- [Data in this exercise]:
=== Section Start ===

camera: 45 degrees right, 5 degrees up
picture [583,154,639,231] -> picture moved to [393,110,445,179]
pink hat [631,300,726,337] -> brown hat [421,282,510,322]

=== Section End ===
=== Section Start ===

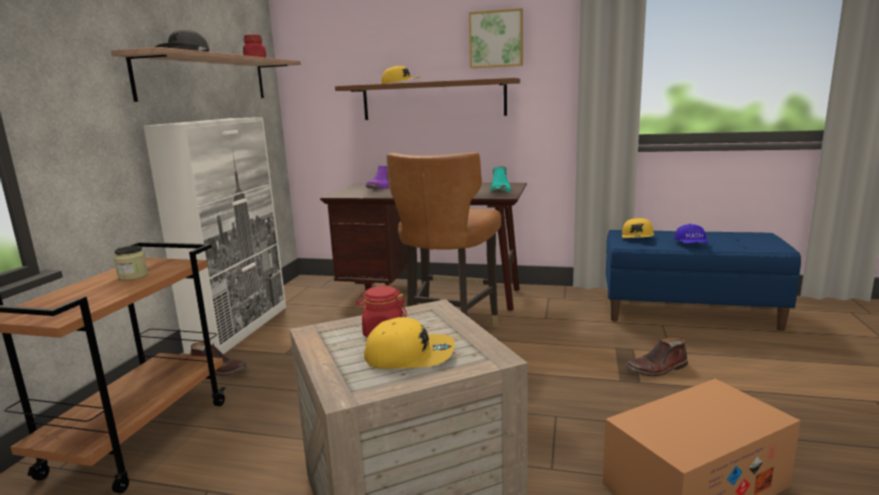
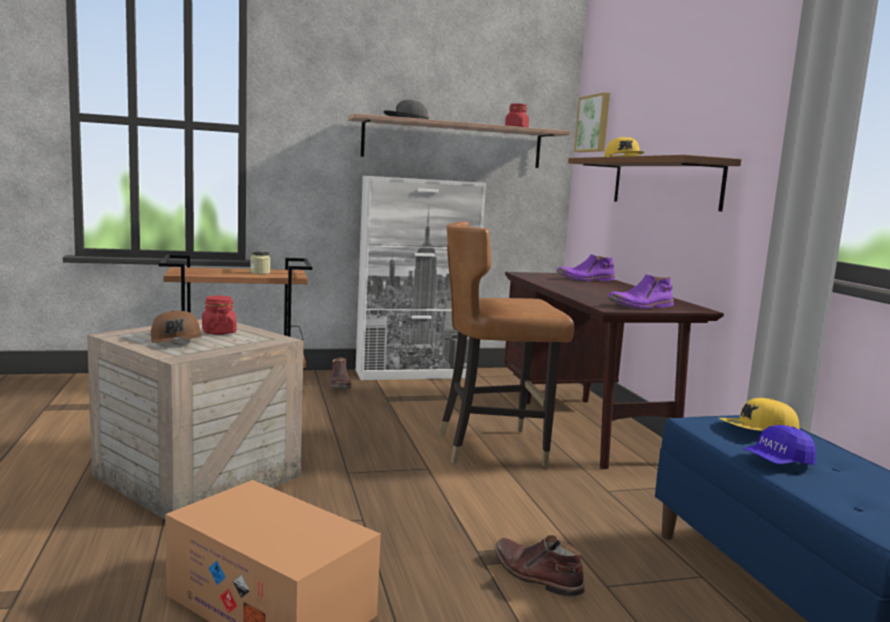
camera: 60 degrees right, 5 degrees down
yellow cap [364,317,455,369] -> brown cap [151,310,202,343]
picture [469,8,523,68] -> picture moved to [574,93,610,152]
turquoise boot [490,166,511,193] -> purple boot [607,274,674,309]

=== Section End ===
=== Section Start ===

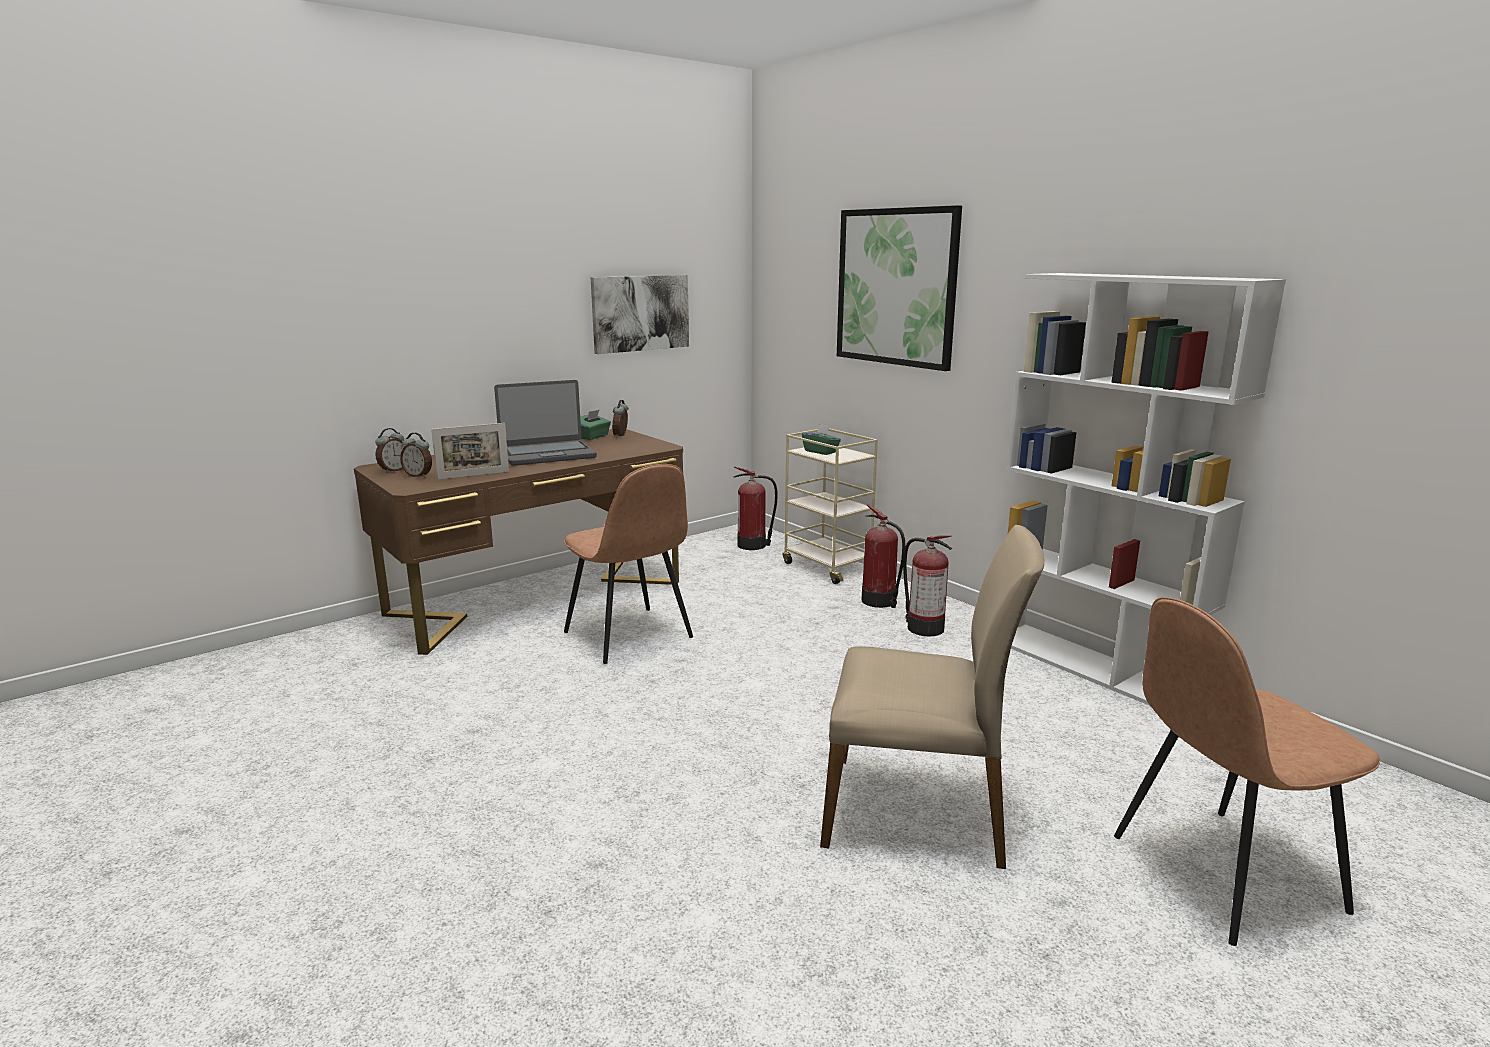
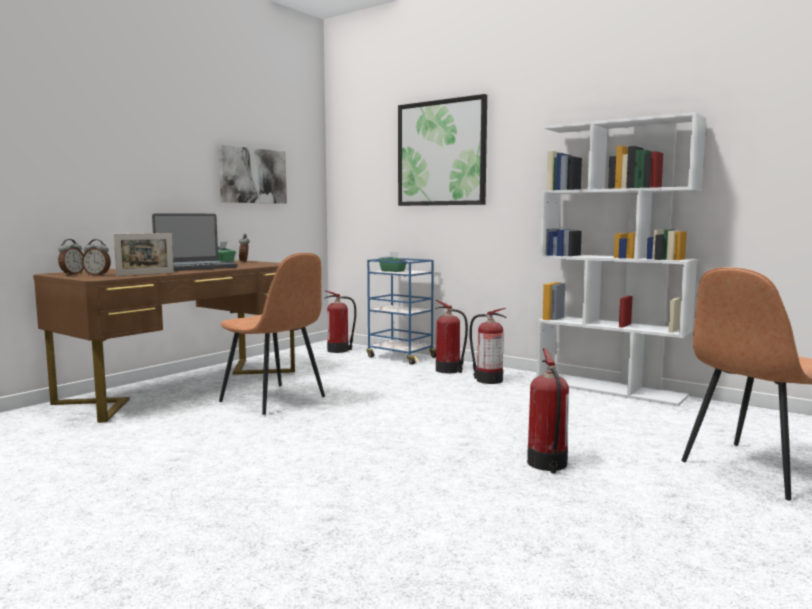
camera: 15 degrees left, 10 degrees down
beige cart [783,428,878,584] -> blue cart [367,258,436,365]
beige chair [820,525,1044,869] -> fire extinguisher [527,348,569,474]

=== Section End ===

- [Required work]: Determine the number of lines in the entries that contain "brown", then write that number alone.

- [Finished task]: 2